Anstatt zwei Großbanken hat die Schweiz nun eine Megabank, die dem hochspekulativen internationalen Finanzmarkt ausgesetzt ist. Die nächste Bankenkrise kommt unweigerlich, die neue Mega-UBS wird mittendrin stehen. Im Fall einer erneuten Bankenrettung der UBS, müsste ein Schuldenberg aufgenommen werden, mit dem die Schweiz auf einen Schlag den Schuldenstand von Italien erreichen würde.
Revolutionäre Gärung
Parallel zu den diversen Krisen haben die Schweizer Milliardäre seit 2020 ihr Vermögen um 52 % erhöht, während das Elend am anderen Pol wächst. Besonders die Jugend spürt die Perspektivlosigkeit: 81 % der unter 26-Jährigen blicken pessimistisch in die Zukunft, bei allen Altersgruppen sind es 66 %. Die Arbeiterklasse wird konfrontiert mit Mieterhöhungen, brutalen Angriffen auf die Renten, landesweiten Sparmaßnahmen, sowie der kompletten Abwälzung der Inflation auf die Lohnabhängigen.
Diese Angriffe wirken wie Hammerschläge auf das Bewusstsein. Gemäß einer SRF-Umfrage sagen inzwischen 35 % der Schweizer, dass „der Kapitalismus nicht mehr funktioniert und abgeschafft werden muss“.
Die Sozialdemokratische Partei der Schweiz (SP) und die Gewerkschaftsführung können diesem wachsenden Unmut keinen Ausdruck verleihen.

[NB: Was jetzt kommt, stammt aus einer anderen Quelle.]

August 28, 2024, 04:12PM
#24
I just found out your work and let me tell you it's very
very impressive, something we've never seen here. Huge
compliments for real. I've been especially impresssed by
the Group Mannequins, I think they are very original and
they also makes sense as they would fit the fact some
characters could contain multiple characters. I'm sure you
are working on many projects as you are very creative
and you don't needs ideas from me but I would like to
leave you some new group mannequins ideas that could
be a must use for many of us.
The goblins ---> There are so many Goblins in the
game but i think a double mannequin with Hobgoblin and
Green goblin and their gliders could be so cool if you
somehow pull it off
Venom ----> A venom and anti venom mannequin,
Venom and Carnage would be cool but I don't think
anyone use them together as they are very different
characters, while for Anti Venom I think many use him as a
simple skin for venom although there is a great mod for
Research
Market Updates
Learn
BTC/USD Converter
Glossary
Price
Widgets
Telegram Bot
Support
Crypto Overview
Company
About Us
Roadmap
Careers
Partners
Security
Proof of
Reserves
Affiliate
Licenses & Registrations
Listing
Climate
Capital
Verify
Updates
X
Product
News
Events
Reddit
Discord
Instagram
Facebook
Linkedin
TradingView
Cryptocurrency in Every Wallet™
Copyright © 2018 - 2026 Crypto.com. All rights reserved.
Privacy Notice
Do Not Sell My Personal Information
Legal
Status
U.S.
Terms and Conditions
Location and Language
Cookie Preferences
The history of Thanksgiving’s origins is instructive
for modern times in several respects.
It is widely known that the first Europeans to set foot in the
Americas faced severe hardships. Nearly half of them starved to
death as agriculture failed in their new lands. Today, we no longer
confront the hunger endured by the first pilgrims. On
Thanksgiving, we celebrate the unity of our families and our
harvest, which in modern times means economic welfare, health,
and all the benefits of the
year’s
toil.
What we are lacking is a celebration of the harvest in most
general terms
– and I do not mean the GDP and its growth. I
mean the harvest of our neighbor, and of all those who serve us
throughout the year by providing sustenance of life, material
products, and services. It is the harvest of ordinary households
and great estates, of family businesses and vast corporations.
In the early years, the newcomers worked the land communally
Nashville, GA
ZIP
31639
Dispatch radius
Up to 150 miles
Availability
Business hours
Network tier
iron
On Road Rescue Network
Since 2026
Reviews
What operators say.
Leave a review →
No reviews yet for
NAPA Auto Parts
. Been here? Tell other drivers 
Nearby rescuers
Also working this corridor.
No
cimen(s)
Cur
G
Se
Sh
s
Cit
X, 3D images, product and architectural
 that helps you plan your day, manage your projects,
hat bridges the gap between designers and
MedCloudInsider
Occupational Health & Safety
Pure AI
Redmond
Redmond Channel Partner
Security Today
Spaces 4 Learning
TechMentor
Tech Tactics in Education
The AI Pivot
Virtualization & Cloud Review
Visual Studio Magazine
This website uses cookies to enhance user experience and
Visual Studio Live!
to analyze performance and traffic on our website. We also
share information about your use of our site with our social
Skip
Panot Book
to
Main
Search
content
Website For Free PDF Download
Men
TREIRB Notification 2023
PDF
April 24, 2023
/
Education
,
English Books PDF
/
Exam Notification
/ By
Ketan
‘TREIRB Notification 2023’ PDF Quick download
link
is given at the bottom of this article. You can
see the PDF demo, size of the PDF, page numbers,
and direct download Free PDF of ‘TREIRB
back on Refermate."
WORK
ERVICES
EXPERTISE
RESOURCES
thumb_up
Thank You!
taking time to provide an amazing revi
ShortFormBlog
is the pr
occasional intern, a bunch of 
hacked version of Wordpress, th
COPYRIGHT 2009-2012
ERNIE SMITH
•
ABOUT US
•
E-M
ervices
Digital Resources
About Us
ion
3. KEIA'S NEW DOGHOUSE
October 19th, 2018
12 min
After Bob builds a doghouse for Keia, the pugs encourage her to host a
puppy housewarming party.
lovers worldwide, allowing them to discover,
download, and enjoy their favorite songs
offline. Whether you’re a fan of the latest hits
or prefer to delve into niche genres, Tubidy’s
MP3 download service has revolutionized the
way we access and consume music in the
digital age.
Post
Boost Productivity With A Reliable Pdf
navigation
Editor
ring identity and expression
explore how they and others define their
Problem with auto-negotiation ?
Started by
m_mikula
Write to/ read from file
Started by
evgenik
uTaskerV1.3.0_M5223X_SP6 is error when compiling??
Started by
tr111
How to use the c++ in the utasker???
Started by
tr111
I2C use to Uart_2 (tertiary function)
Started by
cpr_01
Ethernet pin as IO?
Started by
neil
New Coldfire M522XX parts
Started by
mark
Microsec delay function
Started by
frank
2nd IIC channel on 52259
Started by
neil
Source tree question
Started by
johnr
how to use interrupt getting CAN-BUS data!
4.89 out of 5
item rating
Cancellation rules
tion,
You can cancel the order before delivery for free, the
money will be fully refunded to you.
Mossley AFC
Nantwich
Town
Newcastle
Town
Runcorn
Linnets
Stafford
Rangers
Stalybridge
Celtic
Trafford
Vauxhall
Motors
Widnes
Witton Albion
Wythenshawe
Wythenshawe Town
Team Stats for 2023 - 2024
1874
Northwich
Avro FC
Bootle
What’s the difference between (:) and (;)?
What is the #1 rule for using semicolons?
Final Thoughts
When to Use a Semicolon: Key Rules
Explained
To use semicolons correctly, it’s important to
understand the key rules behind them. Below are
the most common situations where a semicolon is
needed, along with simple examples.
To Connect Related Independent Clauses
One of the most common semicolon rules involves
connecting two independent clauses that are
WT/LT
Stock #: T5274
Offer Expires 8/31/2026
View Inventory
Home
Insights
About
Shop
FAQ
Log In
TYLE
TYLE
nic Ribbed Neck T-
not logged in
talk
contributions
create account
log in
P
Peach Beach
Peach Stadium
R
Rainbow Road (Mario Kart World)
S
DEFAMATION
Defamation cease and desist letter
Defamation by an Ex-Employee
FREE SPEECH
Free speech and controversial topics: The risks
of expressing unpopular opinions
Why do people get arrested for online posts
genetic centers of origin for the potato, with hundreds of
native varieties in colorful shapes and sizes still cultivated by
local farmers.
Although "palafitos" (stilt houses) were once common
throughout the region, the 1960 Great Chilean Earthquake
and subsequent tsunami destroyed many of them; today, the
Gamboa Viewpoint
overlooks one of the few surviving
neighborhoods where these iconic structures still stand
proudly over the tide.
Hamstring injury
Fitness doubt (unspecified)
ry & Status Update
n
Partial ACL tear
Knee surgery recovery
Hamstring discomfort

Denn ihre Politik ist reformistisch und ordnet sich in allen entscheidenden Punkten der herrschenden Klasse unter.
Dieses Vakuum muss von Kommunisten gefüllt werden, weshalb unsere Schweizer Genossen im Mai die Revolutionäre Kommunistische Partei gründen werden. Besonders das offene Auftreten als Kommunisten hat ihnen dabei unvergleichliche Erfolge gebracht: In wenigen Monaten ist die Schweizer Sektion der IMT von 18 Ortsgruppen in sieben Städten auf 37 Ortsgruppen in 15 Städten angewachsen. Bei zwei großen marxistischen Schulen haben sich insgesamt 450 Menschen über den „Weg zum Kommunismus“ gebildet.
Die Wahrheit ist, dass es in jedem Viertel, Betrieb, Schulklasse und Hörsaal potenzielle Kommunisten gibt, die in der ganzen Schweiz kommunistische Zellen aufbauen können. Die unmittelbare Aufgabe ist es, alle diese isolierten Kommunisten zu erreichen und mit ihnen eine gemeinsame Kampforganisation aufzubauen. Es gilt, einen festen Kern aus professionellen Revolutionären auszubilden, welcher der Schweizer Arbeiterklasse als Offiziersstab der sozialistischen Revolution dienen wird.